Fin des années 1980, Stella, Etienne, Adèle et toute la troupe ont vingt ans. Ils passent le concours d’entrée de la célèbre école créée par Patrice Chéreau et Pierre Romans au théâtre des Amandiers de Nanterre. Lancés à pleine vitesse dans la vie, la passion, le jeu, l’amour, ils vont vivre ensemble le tournant de leur vie, mais aussi leurs premières grandes tragédies… Si le film parle d’un lieu mythique, d’un grand directeur de théâtre, du climat des années 1980, il n’est jamais passéiste ni hagiographique. Bien qu’il évoque les souvenirs personnels de la réalisatrice, il n’est pas non plus narcissique, que du contraire. À travers l’intensité de la vie et les dilemmes humains qu’il enregistre, les questions artistiques et philosophiques qu’il soulève, le film s’accorde totalement à la fièvre brûlante du présent et place tous ses protagonistes à un même niveau d’importance. C’est, en effet, d’abord un film de famille, un hommage à la vie en groupe, à la solidarité et à la fusion sans lesquelles le film montre qu’il est impossible de réussir quelque chose de beau et de vrai. On rentre dans l’intimité des personnages sans jamais se sentir de trop, tous ont une fragilité et une épaisseur que la réalisatrice révèle avec une grande délicatesse et un respect permanent. Ils sont traversés d’une mélancolie qui les rend beaux et attirants. Ils ressemblent à des figures symboliques qui exprimeraient chacune une humeur et un état d’esprit. Ils incarnent les facettes d’un monde complexe duquel il est difficile de dissocier la fiction de la réalité, les sentiments exprimés des sentiments joués, tant la pratique artistique est extrême, avec ses hauts et ses bas si fragiles.
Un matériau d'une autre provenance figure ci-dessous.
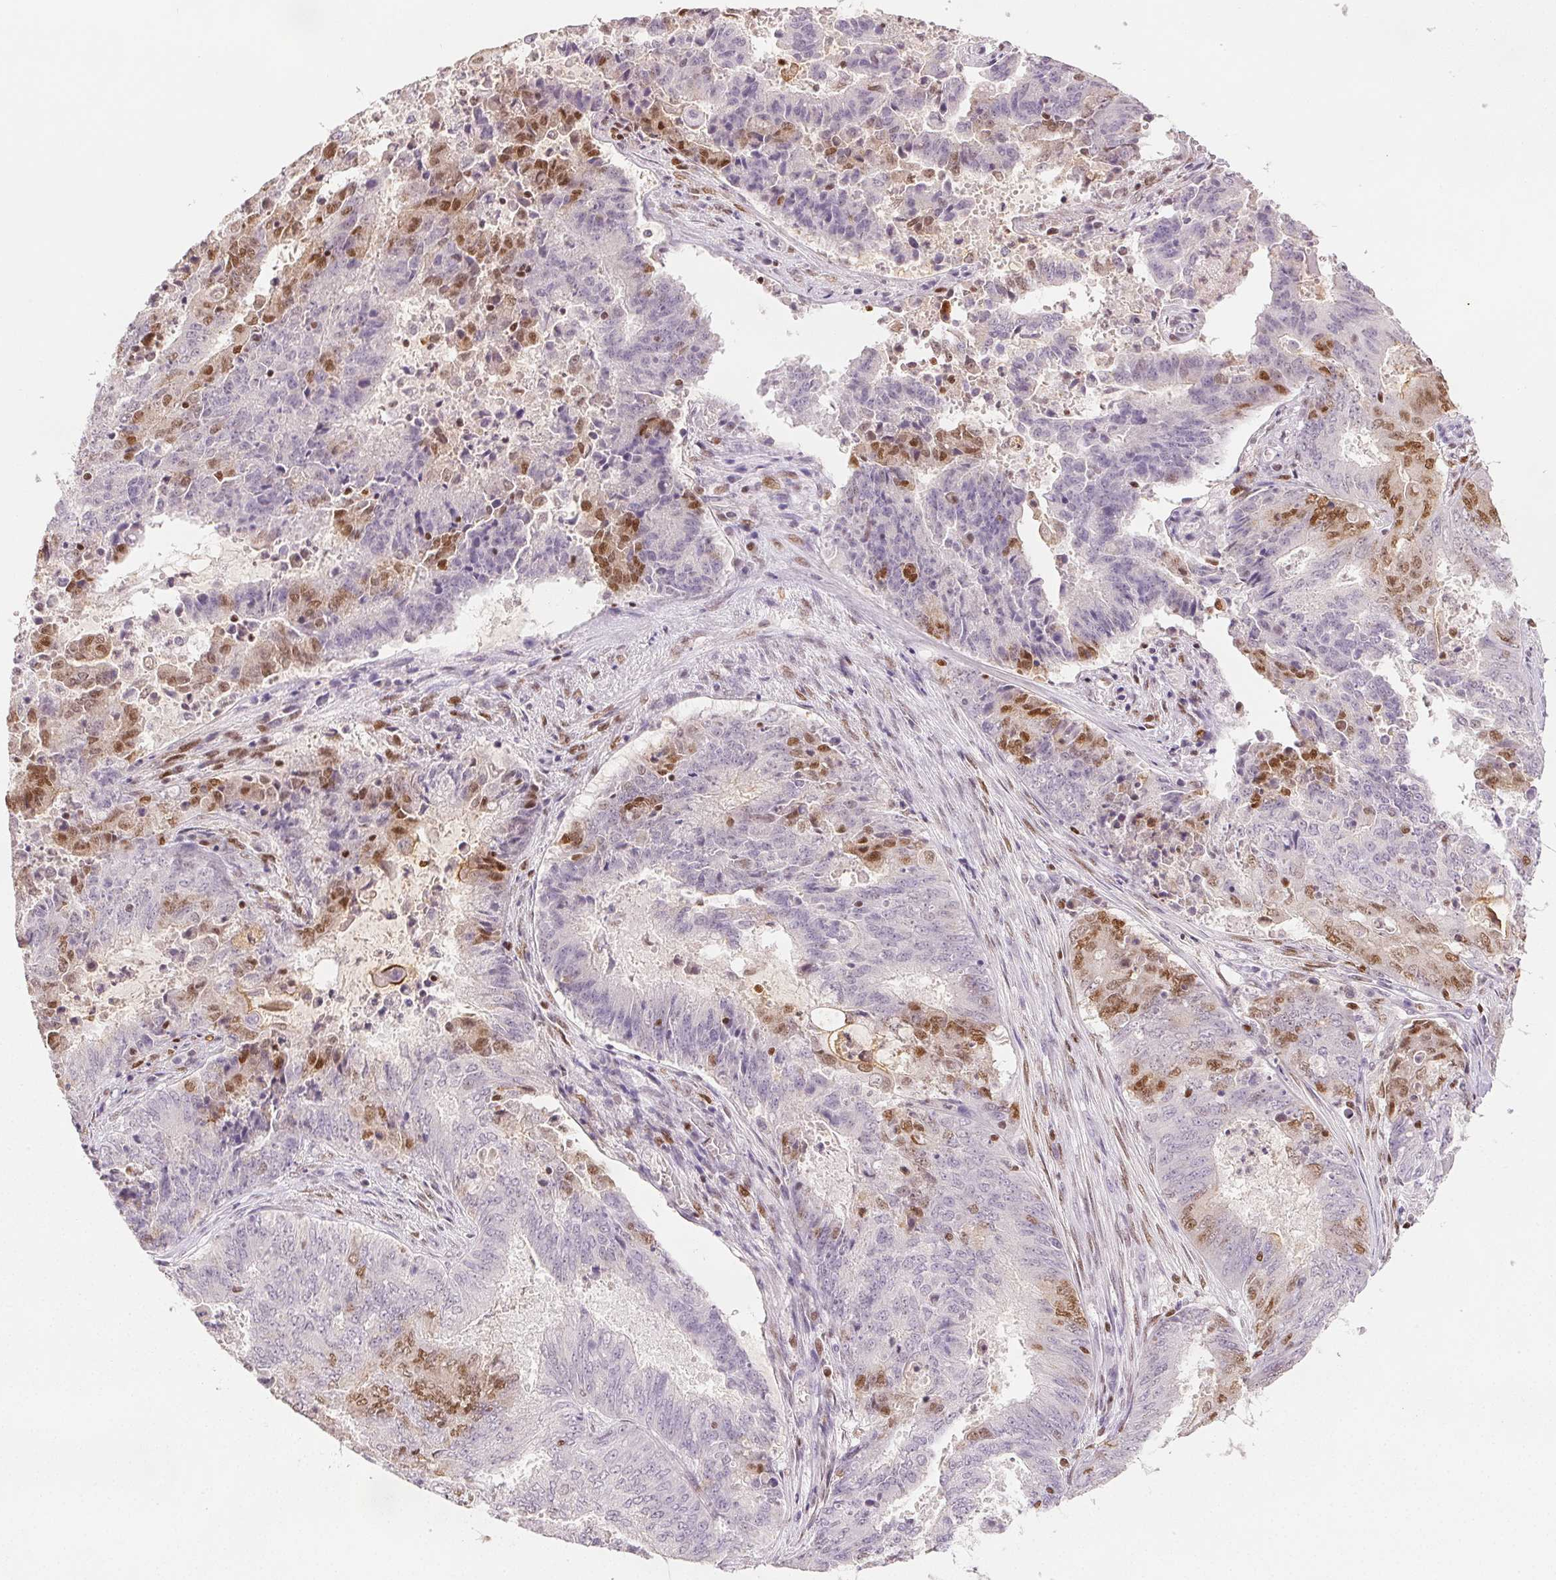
{"staining": {"intensity": "moderate", "quantity": "25%-75%", "location": "nuclear"}, "tissue": "endometrial cancer", "cell_type": "Tumor cells", "image_type": "cancer", "snomed": [{"axis": "morphology", "description": "Adenocarcinoma, NOS"}, {"axis": "topography", "description": "Endometrium"}], "caption": "The photomicrograph displays immunohistochemical staining of endometrial cancer (adenocarcinoma). There is moderate nuclear positivity is identified in approximately 25%-75% of tumor cells. Using DAB (3,3'-diaminobenzidine) (brown) and hematoxylin (blue) stains, captured at high magnification using brightfield microscopy.", "gene": "RUNX2", "patient": {"sex": "female", "age": 62}}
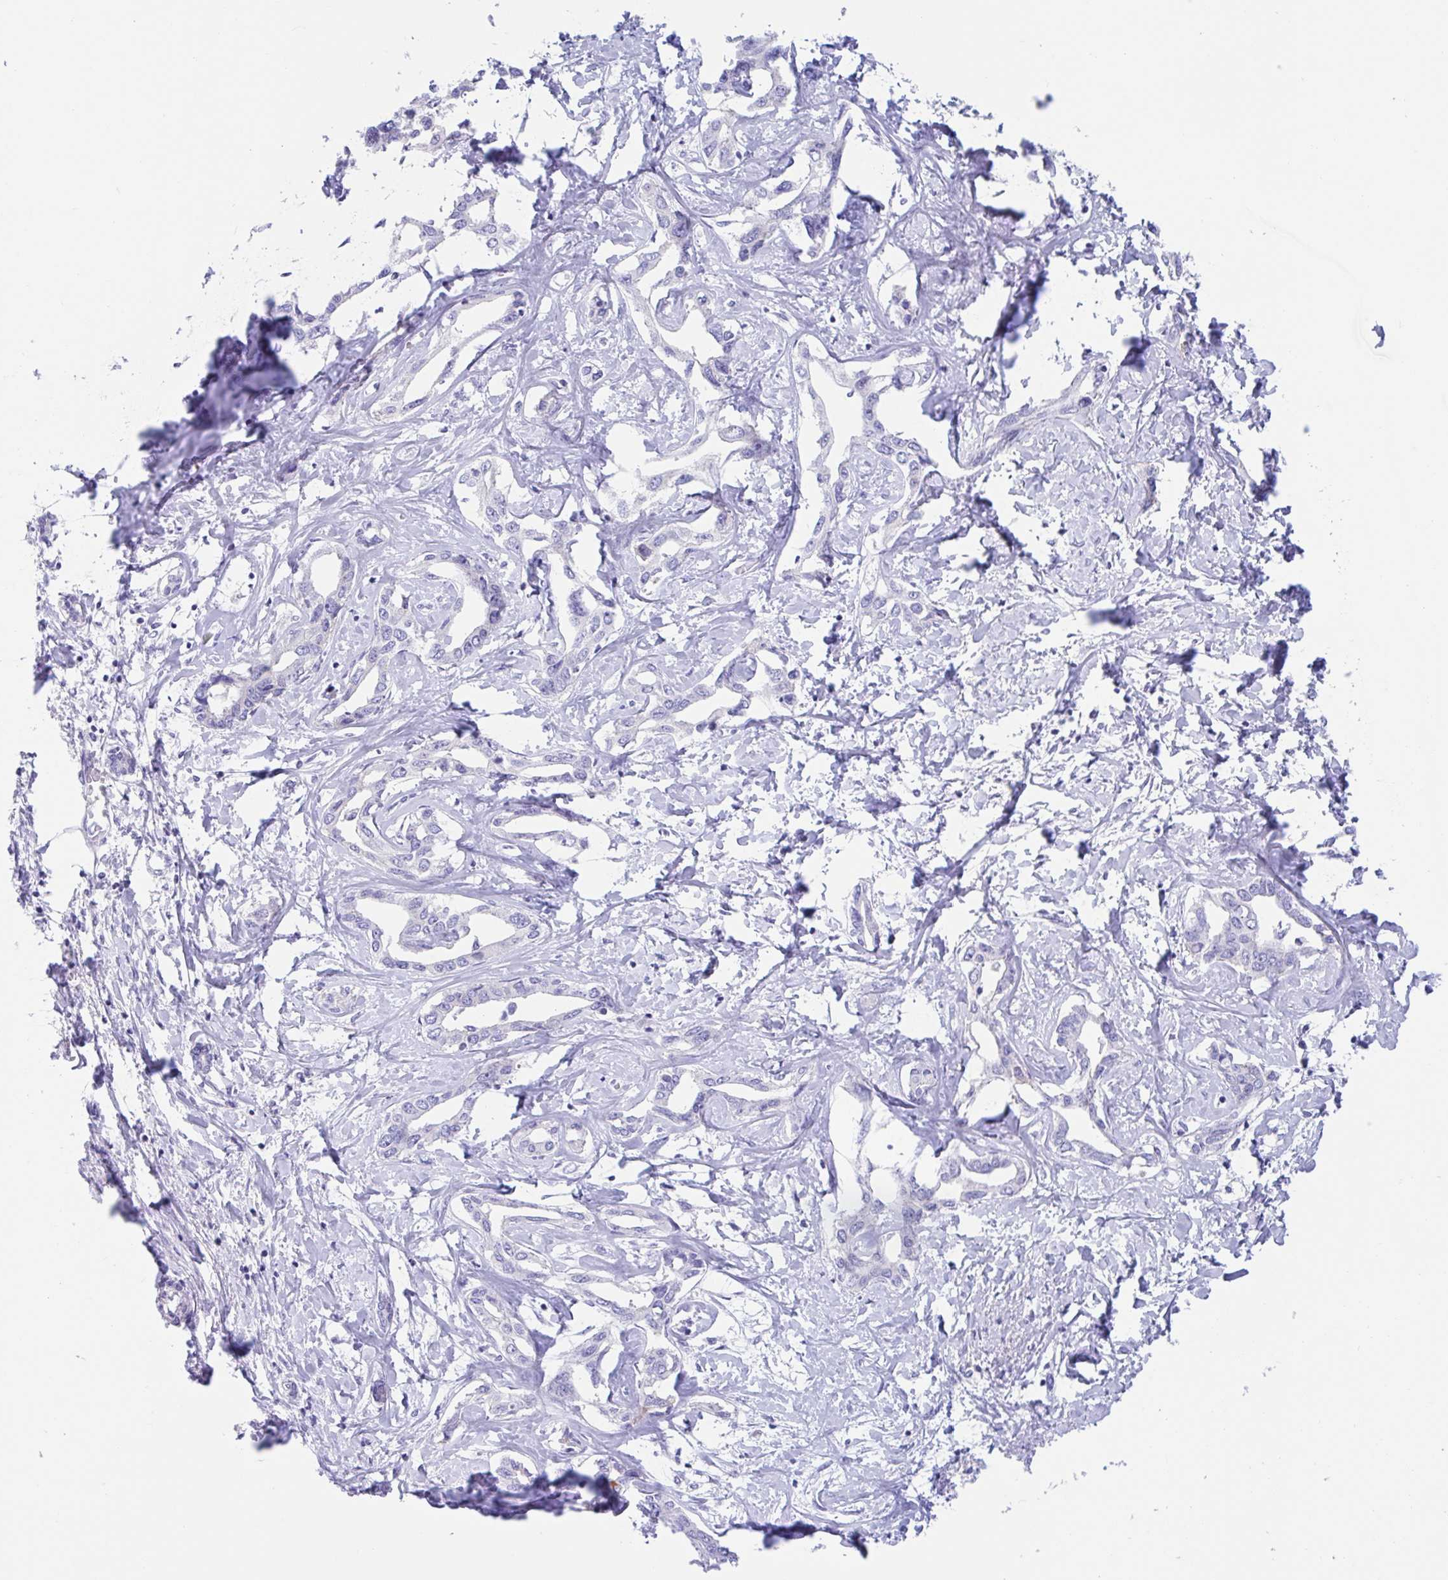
{"staining": {"intensity": "negative", "quantity": "none", "location": "none"}, "tissue": "liver cancer", "cell_type": "Tumor cells", "image_type": "cancer", "snomed": [{"axis": "morphology", "description": "Cholangiocarcinoma"}, {"axis": "topography", "description": "Liver"}], "caption": "A photomicrograph of liver cancer (cholangiocarcinoma) stained for a protein shows no brown staining in tumor cells.", "gene": "OR6N2", "patient": {"sex": "male", "age": 59}}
Au milieu du groupe, il y a cet ange déchu à la démarche presque diabolique, une sorte de rock star à la stature trop fragile que pour soutenir le poids de ses émotions. Il va donner au film sa couleur idéale, cette fusion entre le noir du tragique et le rouge du romantisme qui exprime le goût de la vie vécue à du cent à l’heure. Le film évoque la création, le besoin vital de vivre coupé du monde pour mieux le regarder, de raconter des histoires, la difficulté surtout de préparer des rôles et les sacrifices que cela demande, ce besoin d’aller au fond de soi-même et d’être à deux doigts de tout lâcher, peut-être de tout perdre en chemin, voire de s’envoler ailleurs… Ce sont des thèmes qui dépassent le cadre du théâtre et de l’art pour renvoyer à ce qui fait sens au plus profond de nous. Le film dresse ainsi le portrait d’une vie en perpétuelle construction dont on remet en cause les limites, prêt à les franchir envers et contre tout, pour goûter au plaisir absolu de vivre des expériences (ou pas, d’ailleurs). C’est un film d’amour écorché, sauvage et virtuose qui déborde de partout sans jamais être irritant ou confus et qui sait, génialement, convoquer la comédie quand il le faut pour préserver une forme de grâce aérienne. C’est une déclaration d’amour à l’art, au théâtre, aux comédiens, au jeu et aux mots, et il y a toujours comme une nécessaire urgence à témoigner de ce que la grandeur d’une société leur doit.